Transcribe every line of the listing below without changing anything.

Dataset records

────────────────

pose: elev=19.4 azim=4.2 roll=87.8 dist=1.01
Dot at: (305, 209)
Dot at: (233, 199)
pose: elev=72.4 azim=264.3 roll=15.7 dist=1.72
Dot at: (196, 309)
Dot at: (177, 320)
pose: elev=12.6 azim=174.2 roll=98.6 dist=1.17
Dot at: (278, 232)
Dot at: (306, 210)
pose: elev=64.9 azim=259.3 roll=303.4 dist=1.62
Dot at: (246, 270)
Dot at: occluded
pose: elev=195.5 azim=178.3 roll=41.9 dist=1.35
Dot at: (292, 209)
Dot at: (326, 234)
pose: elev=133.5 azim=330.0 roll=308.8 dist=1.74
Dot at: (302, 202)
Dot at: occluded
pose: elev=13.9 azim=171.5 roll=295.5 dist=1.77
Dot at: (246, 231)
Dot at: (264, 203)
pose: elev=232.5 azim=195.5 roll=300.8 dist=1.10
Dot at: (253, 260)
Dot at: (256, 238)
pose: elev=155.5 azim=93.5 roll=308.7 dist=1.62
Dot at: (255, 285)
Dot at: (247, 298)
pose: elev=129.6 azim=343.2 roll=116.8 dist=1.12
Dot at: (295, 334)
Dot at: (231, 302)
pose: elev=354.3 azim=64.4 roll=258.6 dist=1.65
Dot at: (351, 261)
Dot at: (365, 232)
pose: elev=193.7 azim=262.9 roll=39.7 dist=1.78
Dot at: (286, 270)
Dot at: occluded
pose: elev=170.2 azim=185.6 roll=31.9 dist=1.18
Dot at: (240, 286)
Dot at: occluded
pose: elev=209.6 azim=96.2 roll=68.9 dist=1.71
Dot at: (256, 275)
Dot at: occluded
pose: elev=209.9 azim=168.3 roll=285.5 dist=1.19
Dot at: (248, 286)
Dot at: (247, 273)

────────────────

### Written answer
pose: elev=19.4 azim=4.2 roll=87.8 dist=1.01
Dot at: (305, 209)
Dot at: (233, 199)
pose: elev=72.4 azim=264.3 roll=15.7 dist=1.72
Dot at: (196, 309)
Dot at: (177, 320)
pose: elev=12.6 azim=174.2 roll=98.6 dist=1.17
Dot at: (278, 232)
Dot at: (306, 210)
pose: elev=64.9 azim=259.3 roll=303.4 dist=1.62
Dot at: (246, 270)
Dot at: occluded
pose: elev=195.5 azim=178.3 roll=41.9 dist=1.35
Dot at: (292, 209)
Dot at: (326, 234)
pose: elev=133.5 azim=330.0 roll=308.8 dist=1.74
Dot at: (302, 202)
Dot at: occluded
pose: elev=13.9 azim=171.5 roll=295.5 dist=1.77
Dot at: (246, 231)
Dot at: (264, 203)
pose: elev=232.5 azim=195.5 roll=300.8 dist=1.10
Dot at: (253, 260)
Dot at: (256, 238)
pose: elev=155.5 azim=93.5 roll=308.7 dist=1.62
Dot at: (255, 285)
Dot at: (247, 298)
pose: elev=129.6 azim=343.2 roll=116.8 dist=1.12
Dot at: (295, 334)
Dot at: (231, 302)
pose: elev=354.3 azim=64.4 roll=258.6 dist=1.65
Dot at: (351, 261)
Dot at: (365, 232)
pose: elev=193.7 azim=262.9 roll=39.7 dist=1.78
Dot at: (286, 270)
Dot at: occluded
pose: elev=170.2 azim=185.6 roll=31.9 dist=1.18
Dot at: (240, 286)
Dot at: occluded
pose: elev=209.6 azim=96.2 roll=68.9 dist=1.71
Dot at: (256, 275)
Dot at: occluded
pose: elev=209.9 azim=168.3 roll=285.5 dist=1.19
Dot at: (248, 286)
Dot at: (247, 273)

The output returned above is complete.